17. In order to provide the Requester with data that are [sic] more granular than what is contained in the 2020 NAS Annual Report while still upholding patient confidentiality, records in the NAS database would have to be completely reconfigured. This would amount to generating new custom dataset that would ultimately omit or redact much of the information that is collected on the NAS case report form and maintained by the Bureau within the Department.

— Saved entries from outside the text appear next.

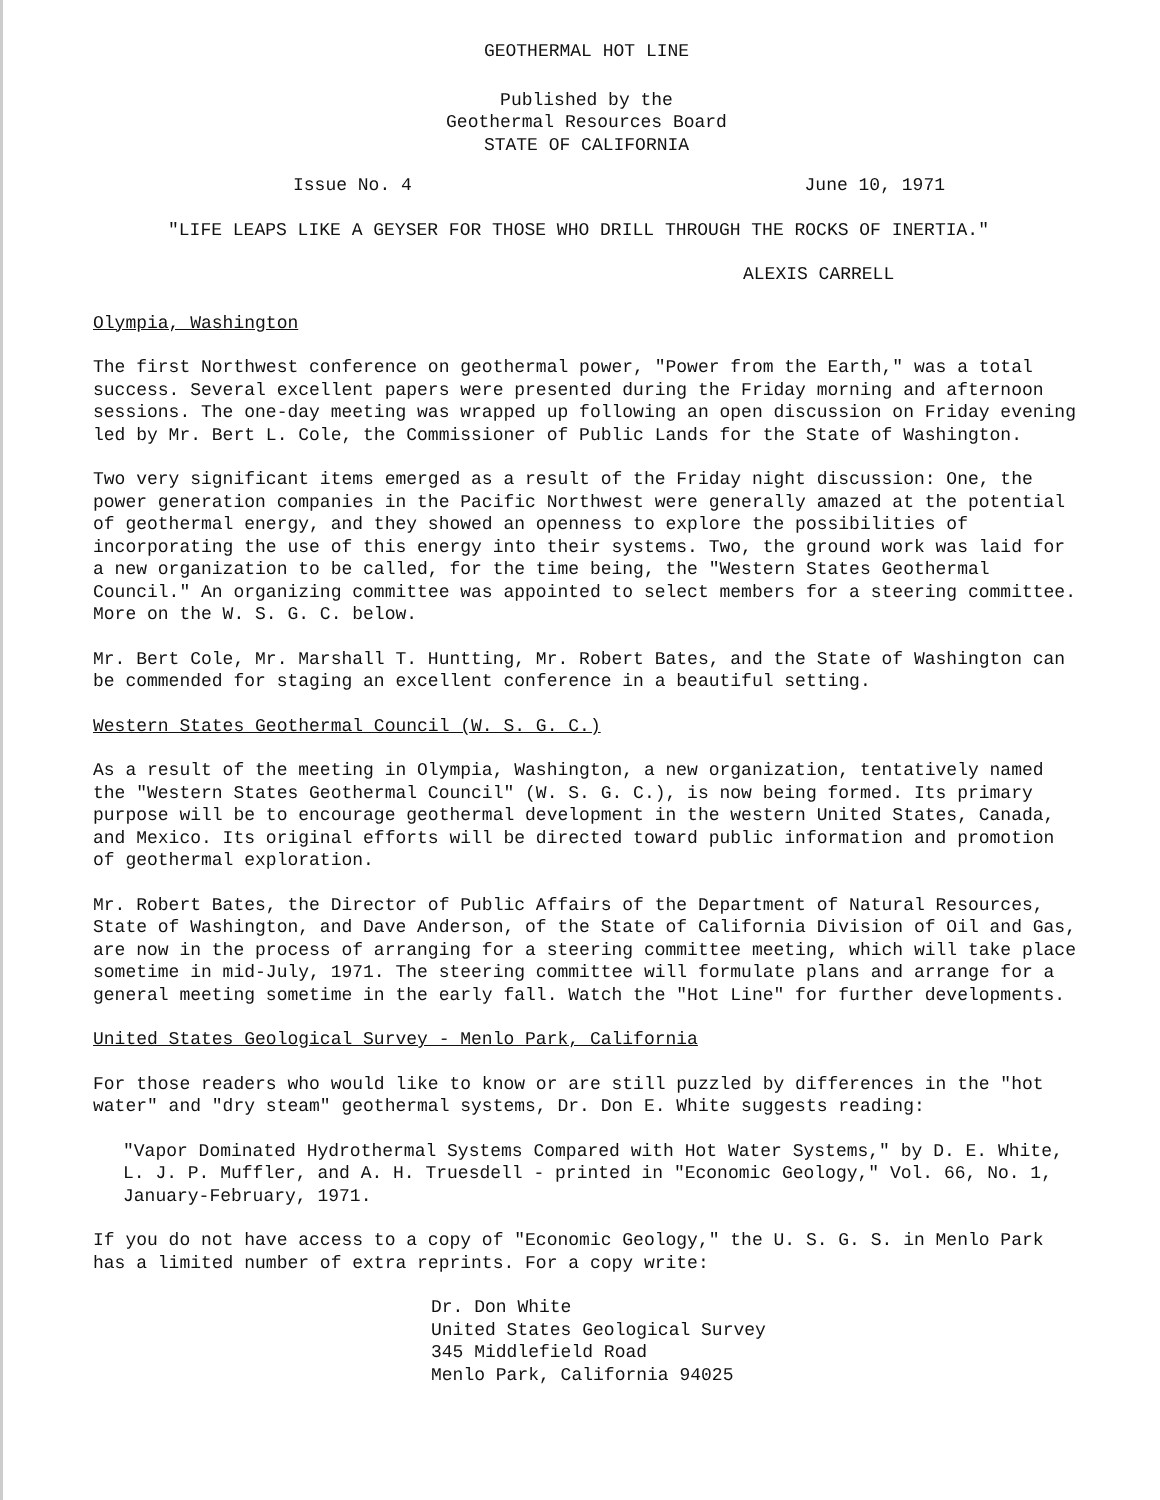GEOTHERMAL HOT LINE
Published by the
Geothermal Resources Board
STATE OF CALIFORNIA
Issue No. 4 June 10, 1971
"LIFE LEAPS LIKE A GEYSER FOR THOSE WHO DRILL THROUGH THE ROCKS OF INERTIA."
ALEXIS CARRELL
Olympia, Washington
The first Northwest conference on geothermal power, "Power from the Earth," was a total success. Several excellent papers were presented during the Friday morning and afternoon sessions. The one-day meeting was wrapped up following an open discussion on Friday evening led by Mr. Bert L. Cole, the Commissioner of Public Lands for the State of Washington.
Two very significant items emerged as a result of the Friday night discussion: One, the power generation companies in the Pacific Northwest were generally amazed at the potential of geothermal energy, and they showed an openness to explore the possibilities of incorporating the use of this energy into their systems. Two, the ground work was laid for a new organization to be called, for the time being, the "Western States Geothermal Council." An organizing committee was appointed to select members for a steering committee. More on the W. S. G. C. below.
Mr. Bert Cole, Mr. Marshall T. Huntting, Mr. Robert Bates, and the State of Washington can be commended for staging an excellent conference in a beautiful setting.
Western States Geothermal Council (W. S. G. C.)
As a result of the meeting in Olympia, Washington, a new organization, tentatively named the "Western States Geothermal Council" (W. S. G. C.), is now being formed. Its primary purpose will be to encourage geothermal development in the western United States, Canada, and Mexico. Its original efforts will be directed toward public information and promotion of geothermal exploration.
Mr. Robert Bates, the Director of Public Affairs of the Department of Natural Resources, State of Washington, and Dave Anderson, of the State of California Division of Oil and Gas, are now in the process of arranging for a steering committee meeting, which will take place sometime in mid-July, 1971. The steering committee will formulate plans and arrange for a general meeting sometime in the early fall. Watch the "Hot Line" for further developments.
United States Geological Survey - Menlo Park, California
For those readers who would like to know or are still puzzled by differences in the "hot water" and "dry steam" geothermal systems, Dr. Don E. White suggests reading:
"Vapor Dominated Hydrothermal Systems Compared with Hot Water Systems," by D. E. White, L. J. P. Muffler, and A. H. Truesdell - printed in "Economic Geology," Vol. 66, No. 1, January-February, 1971.
If you do not have access to a copy of "Economic Geology," the U. S. G. S. in Menlo Park has a limited number of extra reprints. For a copy write:
Dr. Don White
United States Geological Survey
345 Middlefield Road
Menlo Park, California 94025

18. To provide the underlying data rather than the requested statewide aggregated data would require the Department to create, compile, or reorganize records in a format that the Bureau does not currently maintain for purposes of carrying out its public health functions. Id. ¶¶ 16-18, R.R. 085a-086a. Ms. Trego’s attestation establishes that the iCMS database categorizes and stores the information received from the Case Report Forms by individual patient. The Request at issue here seeks aggregate data. While the Department manipulates and compiles data from the iCMS in creating the annual NAS reports, it established that it does not query the database, i.e., the individual patient forms, for the specific items sought in the Request, and aggregate data reflecting those specific categories does not exist. On these facts, the Court concludes that running a custom query through the iCMS database is not, as Requester implies, a mere extraction of information from an electronic database, but rather would require the Department to create a new record that does not otherwise exist in violation of Section 705 of the RTKL. The facts present here are distinct from those in Cole, where this Court directed the disclosure of information “but only in the form in which it is available.”
19 Cole, 52 A.3d at 541. Here, the Department established that aggregate data of the information sought in the Request is not in any available form and would require a custom query to manipulate existing records and compile it in a new form. On these specific facts, we hold that requiring the Department to run a custom query through the iCMS database is tantamount to the creation of a new record under Section 705 of the RTKL, and thus not required.7 CONCLUSION For these reasons, the OOR’s Final Determination is affirmed.
_____________________________________ MATTHEW S. WOLF, Judge
7 Based on this disposition, Requester is not entitled to attorneys’ fees and costs. 65 P.S. § 67.1304(a).
20 IN THE COMMONWEALTH COURT OF PENNSYLVANIA
Center for Investigative Reporting : d/b/a Reveal, : Petitioner : : v. : No. 227 C.D. 2023 : Pennsylvania Department of Health : (Office of Open Records), : Respondent :
ORDER
AND NOW, this 5th day of June 2024, the February 6, 2023 Final Determination of the Office of Open Records is AFFIRMED.